THIS WEEK I’M LISTENING TO...ROXXCALIBUR – NWOBHM From The Vaults (Limb Music)
After ten years in the MIA folder (the musicians all have other bands, after all) loveable rapscallions Roxxcalibur are back with their fourth album of New Wave Of British Heavy Metal covers. As ever, the band – vocalist Alexx Stahl, guitarists Holger Zieger and Kalli Coldsmith, bassist Mario Lang and drummer Neudi – have eschewed the obvious and thrown their spotlight on fourteen more obscure releases from the period, with the most best-known probably being Alien’s ‘Could have Done Better’ (originally on the Neat Records’ ‘One Take No Dubs various artists 12”), Shiva’s ‘Wild Machine’ (from their ‘Firedance’ LP) or Prowler’s ‘Gotta Get Back To You’ which saw the light of day on the MCA ‘Brute Force’ compilation.
As Neudi once pointed out to me, “the big names within the NWOBHM are great bands, no doubt, but we don´t want to bore people with version number 548 of ‘Running Free’ on a CD. Also Metallica did some good jobs with many NWOBHM songs, so there´s no need to repeat these.” So, with that in mind, this time around the lads turn their hands to the likes of Blazer Blazer’s ‘Cecil B. Devine’, 100% Proof’s ‘Tight Rope’ and Sweet Revenge’s ‘Hawks Of Cairo’ with a great degree of reverence and a desire to do justice to the material, updating the sound with 21st century recording technology without straying from each song’s individual heart and soul.

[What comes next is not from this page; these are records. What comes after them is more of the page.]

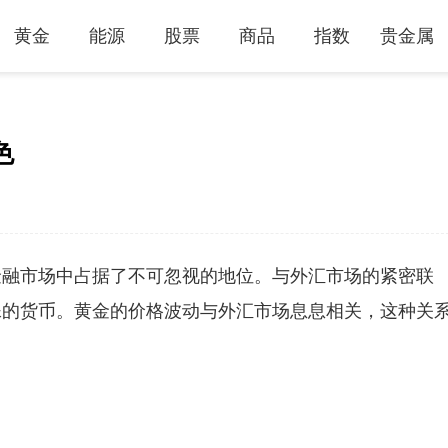
黄金
能源
股票
商品
指数
贵金属
色
金融市场中占据了不可忽视的地位。与外汇市场的紧密联
殊的货币。黄金的价格波动与外汇市场息息相关，这种关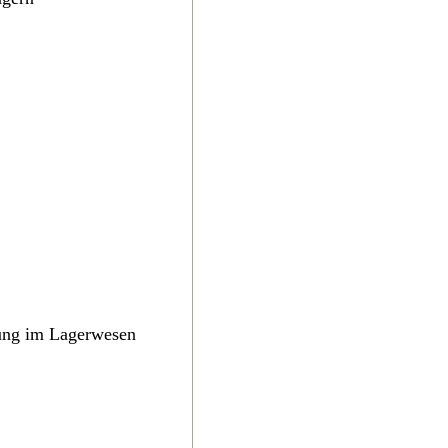
rung im Lagerwesen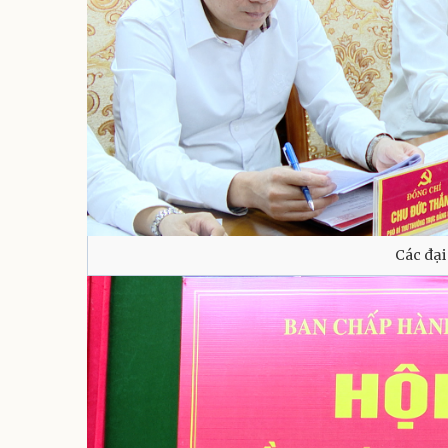
Các đại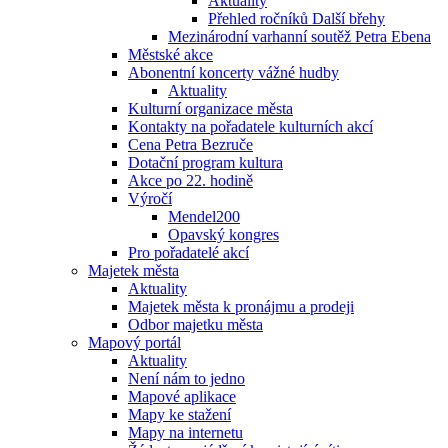
Aktuality
Přehled ročníků Další břehy
Mezinárodní varhanní soutěž Petra Ebena
Městské akce
Abonentní koncerty vážné hudby
Aktuality
Kulturní organizace města
Kontakty na pořadatele kulturních akcí
Cena Petra Bezruče
Dotační program kultura
Akce po 22. hodině
Výročí
Mendel200
Opavský kongres
Pro pořadatelé akcí
Majetek města
Aktuality
Majetek města k pronájmu a prodeji
Odbor majetku města
Mapový portál
Aktuality
Není nám to jedno
Mapové aplikace
Mapy ke stažení
Mapy na internetu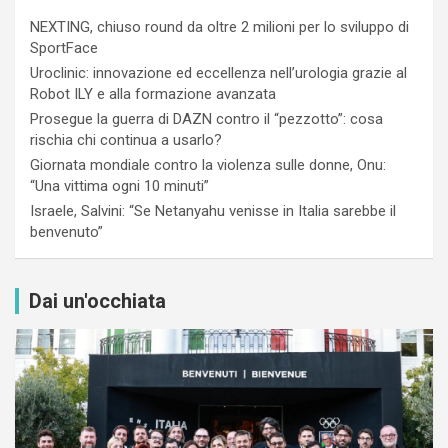
NEXTING, chiuso round da oltre 2 milioni per lo sviluppo di
SportFace
Uroclinic: innovazione ed eccellenza nell’urologia grazie al
Robot ILY e alla formazione avanzata
Prosegue la guerra di DAZN contro il “pezzotto”: cosa
rischia chi continua a usarlo?
Giornata mondiale contro la violenza sulle donne, Onu:
“Una vittima ogni 10 minuti”
Israele, Salvini: “Se Netanyahu venisse in Italia sarebbe il
benvenuto”
Dai un'occhiata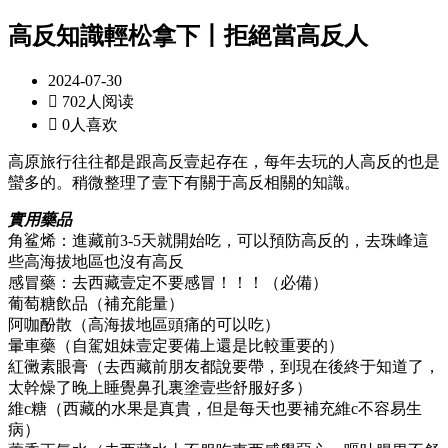
高反知識輕松拿下丨拒絕當高反人
2024-07-30

702人阅读

0人喜欢
高原旅行往往都是跟高反壹起存在，每年去玩的人高反的也是
蠻多的。稍微整理了壹下有關于高反相關的知識。
實用藥品
角鲨烯：進藏前3-5天就開始吃，可以預防高反的，去珠峰這
些高海拔地區也沒有高反
感冒藥：去西藏壹定不要感冒！！！（必備）
葡萄糖飲品（補充能量）
阿咖酚散（高海拔地區頭痛的可以吃）
暈車藥（自駕姐妹壹定要備上還是比較重要的）
紅黴素眼膏（去西藏前朋友都說要帶，到現在後終于知道了，
太幹燥了晚上睡覺鼻孔裏塗壹些舒服好多）
維c糖（西藏的水果是真貴，但是每天也要補充維c不容易生
病）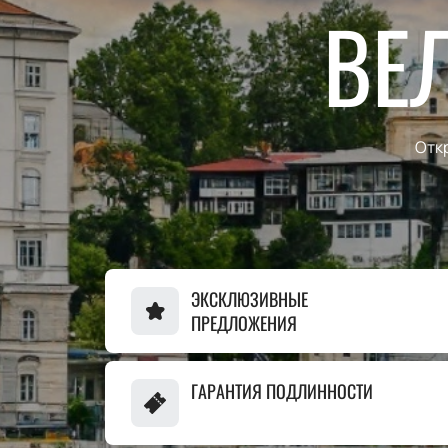
ВЕ
Отк
ЭКСКЛЮЗИВНЫЕ
ПРЕДЛОЖЕНИЯ
ГАРАНТИЯ ПОДЛИННОСТИ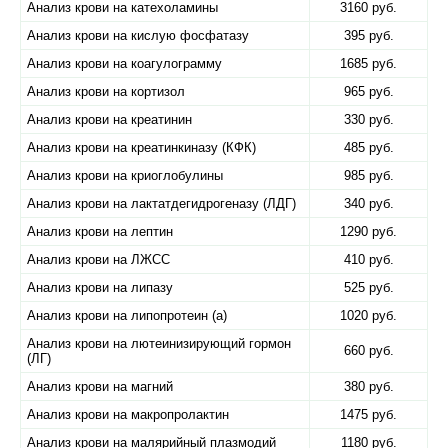
Анализ крови на катехоламины
3160 руб.
Анализ крови на кислую фосфатазу
395 руб.
Анализ крови на коагулограмму
1685 руб.
Анализ крови на кортизол
965 руб.
Анализ крови на креатинин
330 руб.
Анализ крови на креатинкиназу (КФК)
485 руб.
Анализ крови на криоглобулины
985 руб.
Анализ крови на лактатдегидрогеназу (ЛДГ)
340 руб.
Анализ крови на лептин
1290 руб.
Анализ крови на ЛЖСС
410 руб.
Анализ крови на липазу
525 руб.
Анализ крови на липопротеин (а)
1020 руб.
Анализ крови на лютеинизирующий гормон
660 руб.
(ЛГ)
Анализ крови на магний
380 руб.
Анализ крови на макропролактин
1475 руб.
Анализ крови на малярийный плазмодий
1180 руб.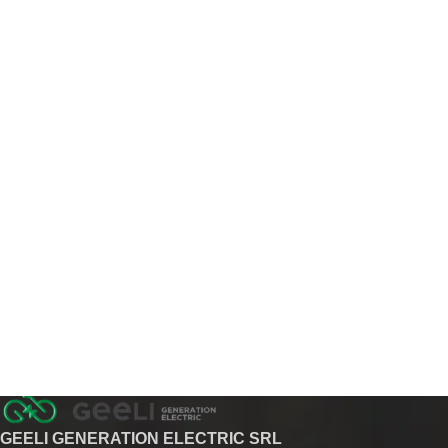
GEELI GENERATION ELECTRIC SRL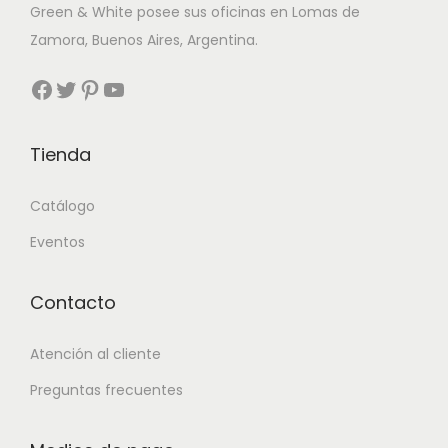
Green & White posee sus oficinas en Lomas de
Zamora, Buenos Aires, Argentina.
Facebook
Twitter
Pinterest
YouTube
Tienda
Catálogo
Eventos
Contacto
Atención al cliente
Preguntas frecuentes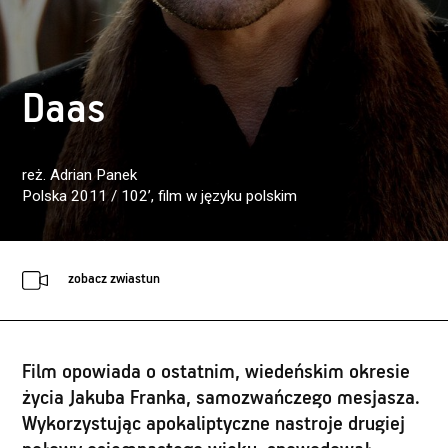
Daas
reż. Adrian Panek
Polska 2011 / 102’
, film w języku polskim
zobacz zwiastun
Film opowiada o ostatnim, wiedeńskim okresie
życia Jakuba Franka, samozwańczego mesjasza.
Wykorzystując apokaliptyczne nastroje drugiej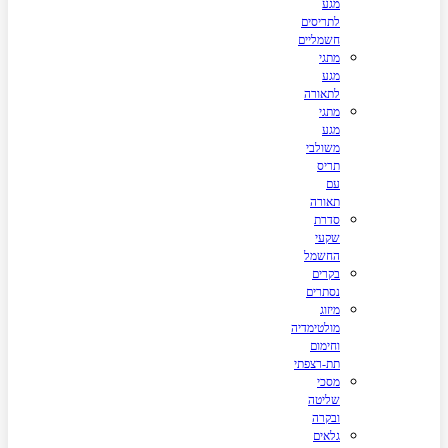
מגע
לתריסים
חשמליים
מתגי
מגע
לתאורה
מתגי
מגע
משולבי
תריס
עם
תאורה
סדרת
שקעי
החשמל
בקרים
נסתרים
מיזוג
מולטימדיה
וחימום
תת-רצפתי
מסכי
שליטה
ובקרה
גלאים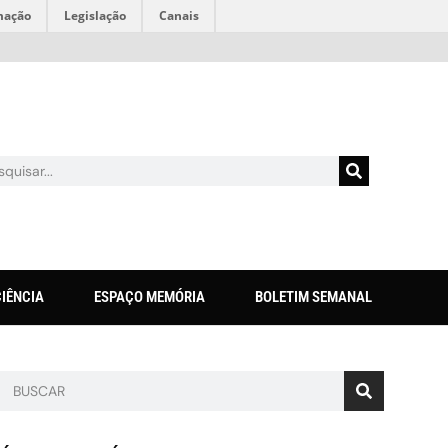
mação
Legislação
Canais
CIÊNCIA
ESPAÇO MEMÓRIA
BOLETIM SEMANAL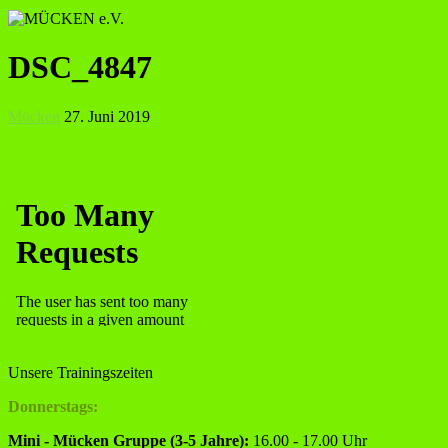
DSC_4847
Mücken
27. Juni 2019
Unsere Trainingszeiten
Donnerstags:
Mini - Mücken Gruppe (3-5 Jahre):
16.00 - 17.00 Uhr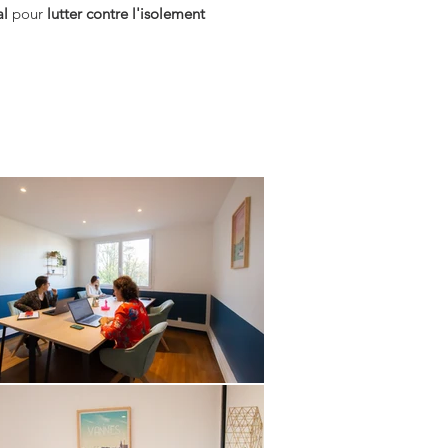
al
pour
lutter contre l'isolement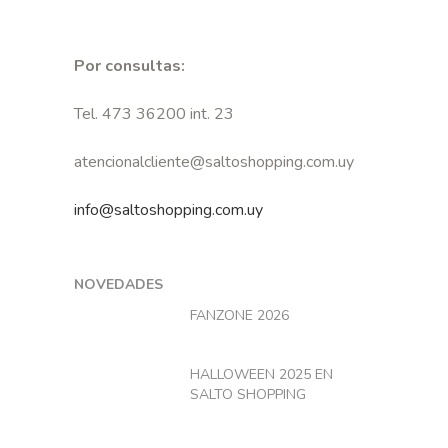
Por consultas:
Tel. 473 36200 int. 23
atencionalcliente@saltoshopping.com.uy
info@saltoshopping.com.uy
NOVEDADES
FANZONE 2026
HALLOWEEN 2025 EN
SALTO SHOPPING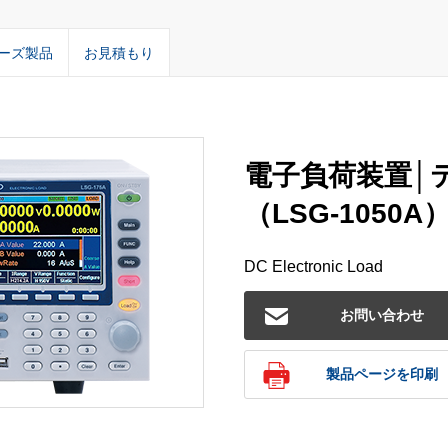
ーズ製品
お見積もり
電子負荷装置│
（LSG-1050A
DC Electronic Load
お問い合わせ
製品ページを印刷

Given that some of these songs are the cornerstone of the formative years of so many of us it’s hard to pick highlights, but I’ve always been a sucker for Liaison’s ‘Only Heaven Knows’, the spirit of which Roxxcalibur capture beautifully, and, as Shiva could never do any wrong in my eyes, ‘Wild Machine’ is a corker: Stahl captures John Hall’s vocals exquisitely, and the original’s (rather annoying) vocoder is thankfully kicked into the long grass and replaced by a vocal line. But then there’s the hair-flailing work-out that’s Chain Reaction’s ‘All Over The World’, Denigh’s ‘Lean On ’Em Hard’, and so it goes on. Highlight after highlight, bang, bang, bang...
As with its predecessors, ‘NWOBHM From The Vaults’ starts off with a spin on something quintessentially British – this time a take on the ‘Dr Who’ theme – and once again the artwork comes from the drawing board of Rodney Matthews, whose paintings adorned so many great albums from the period. The choice of songs is great, the performances are spot-on, and the profound love and respect the musicians have for the music is there for all to see.